>>>>>

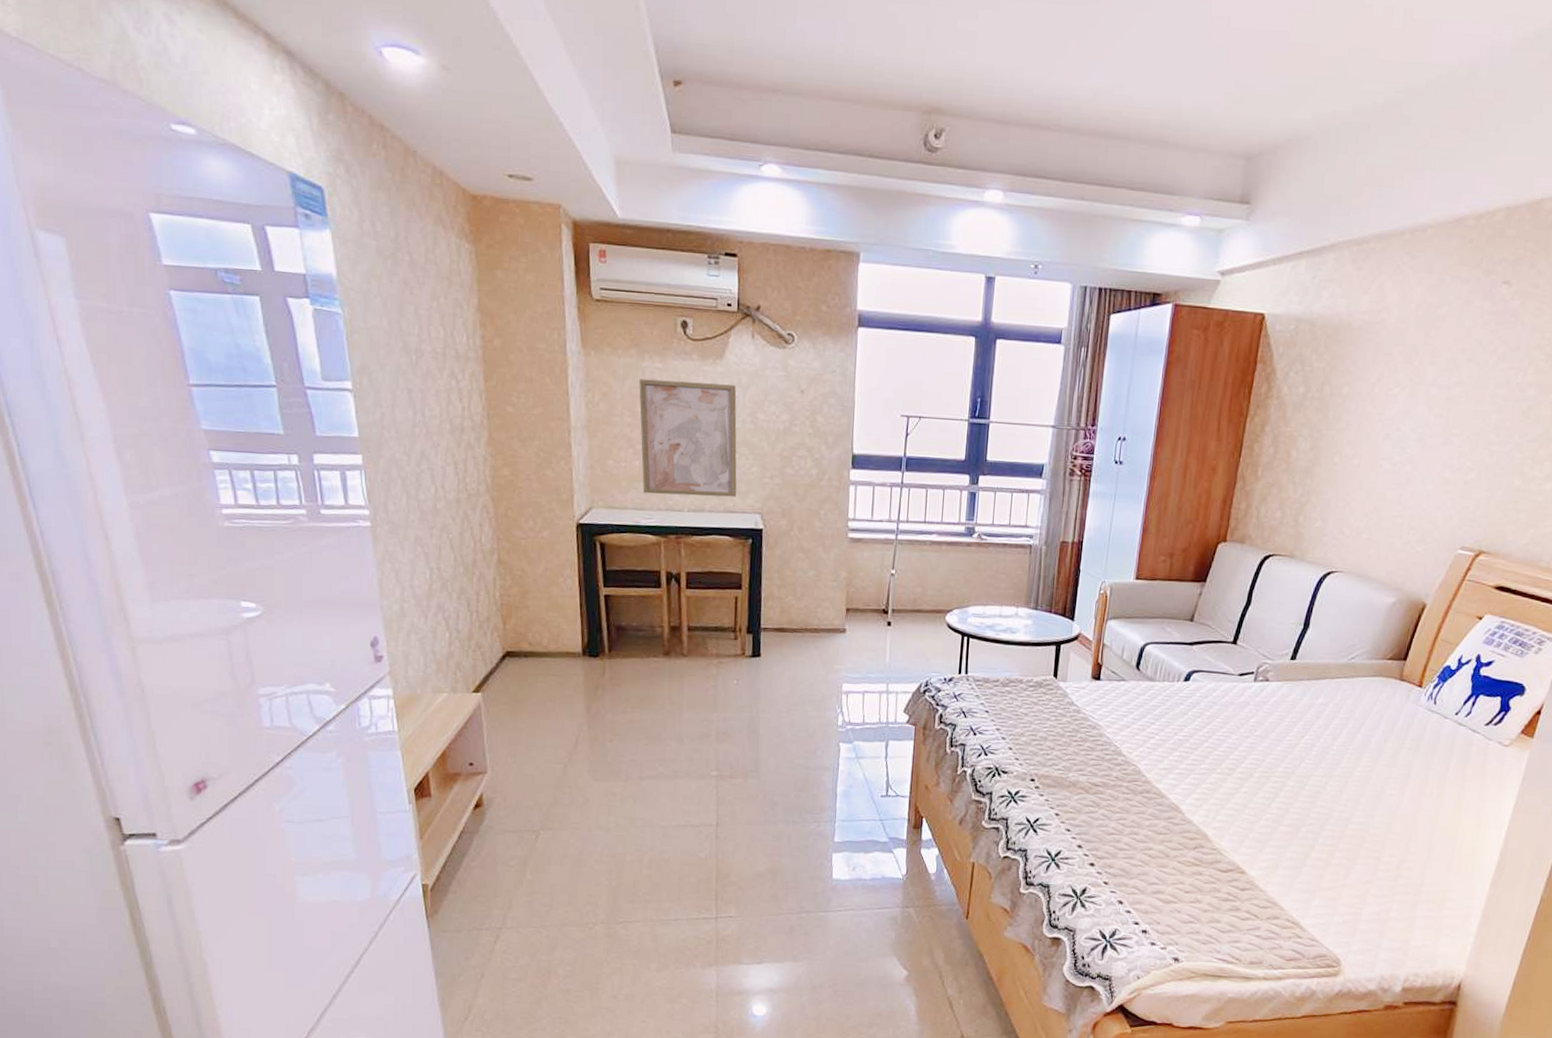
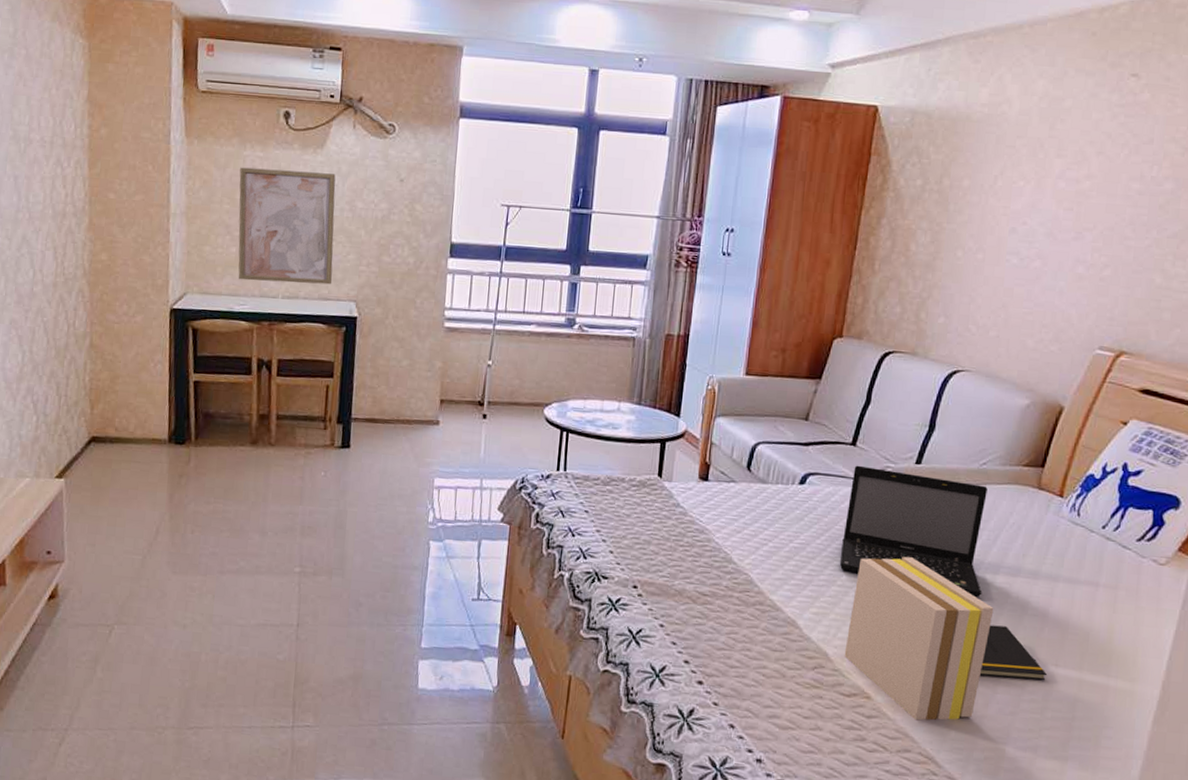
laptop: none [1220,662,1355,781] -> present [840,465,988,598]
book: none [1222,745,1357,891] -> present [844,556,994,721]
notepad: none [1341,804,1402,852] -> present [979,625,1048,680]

<<<<<
>>>>>

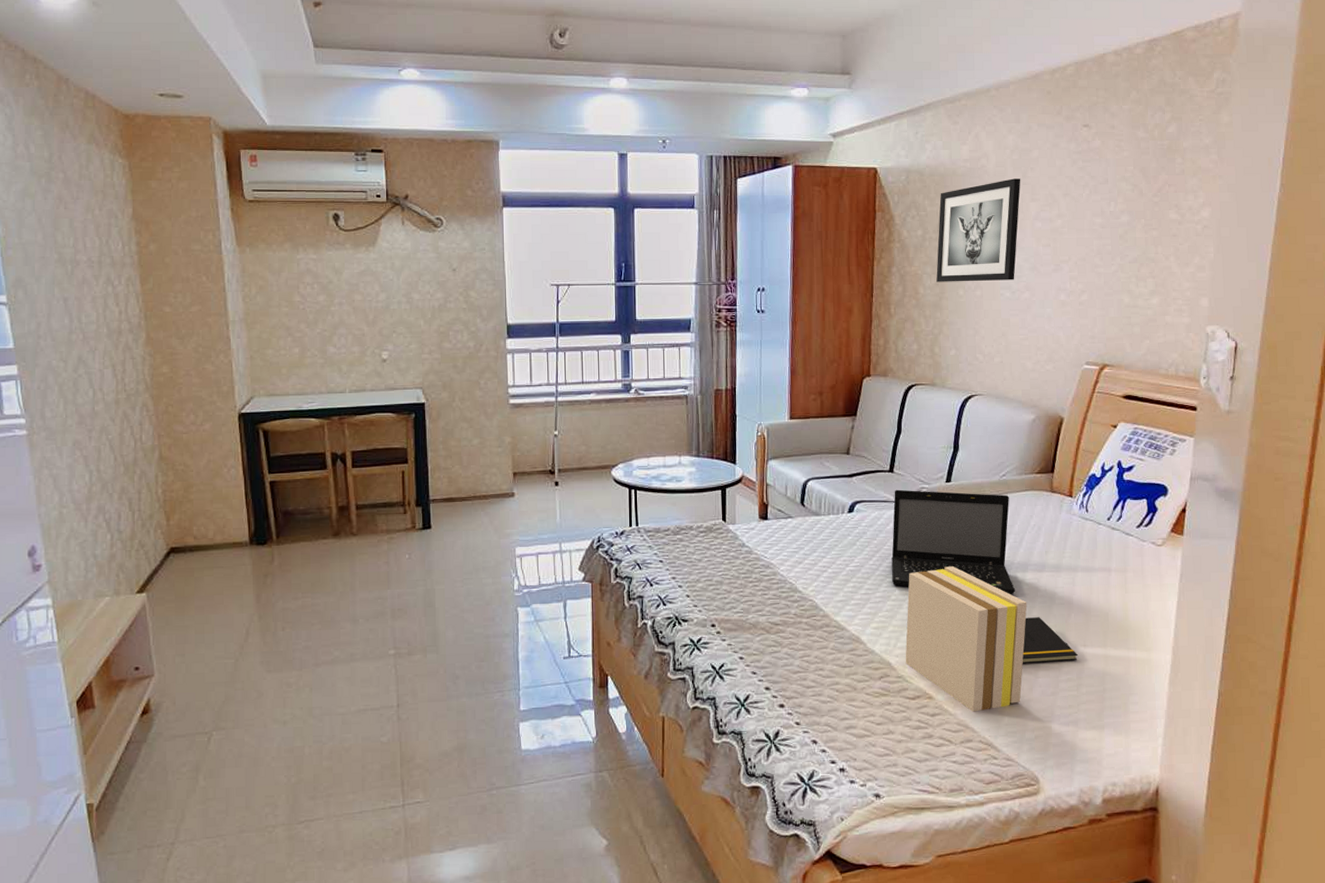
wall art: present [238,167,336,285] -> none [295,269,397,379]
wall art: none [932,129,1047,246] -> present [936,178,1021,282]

<<<<<

[Brief]:
Report the number of lines in the listing that include the string "wall"; give nothing but the number.

[Problem solution]:
2